● WORK INSTRUCTION
Give every line from the entries that contains "Videos".

● RAW DATA
· · ·
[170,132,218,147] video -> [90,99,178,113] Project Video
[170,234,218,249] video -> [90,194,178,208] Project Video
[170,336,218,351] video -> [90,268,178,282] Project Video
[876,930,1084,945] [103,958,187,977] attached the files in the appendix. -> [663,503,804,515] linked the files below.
· · ·
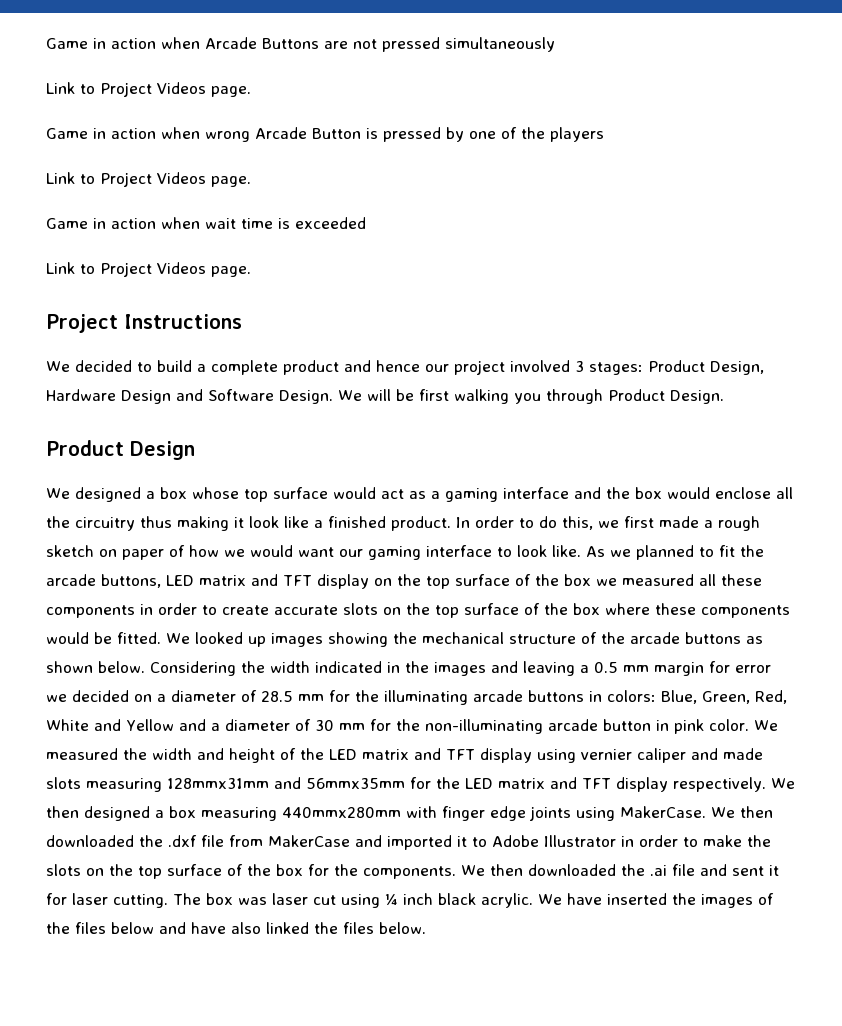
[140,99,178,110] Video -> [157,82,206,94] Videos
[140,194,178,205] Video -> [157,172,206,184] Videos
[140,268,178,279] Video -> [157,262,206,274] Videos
· · ·
● RESULT OF THE TASK
[140,99,178,110] Video -> [157,82,206,94] Videos
[140,194,178,205] Video -> [157,172,206,184] Videos
[140,268,178,279] Video -> [157,262,206,274] Videos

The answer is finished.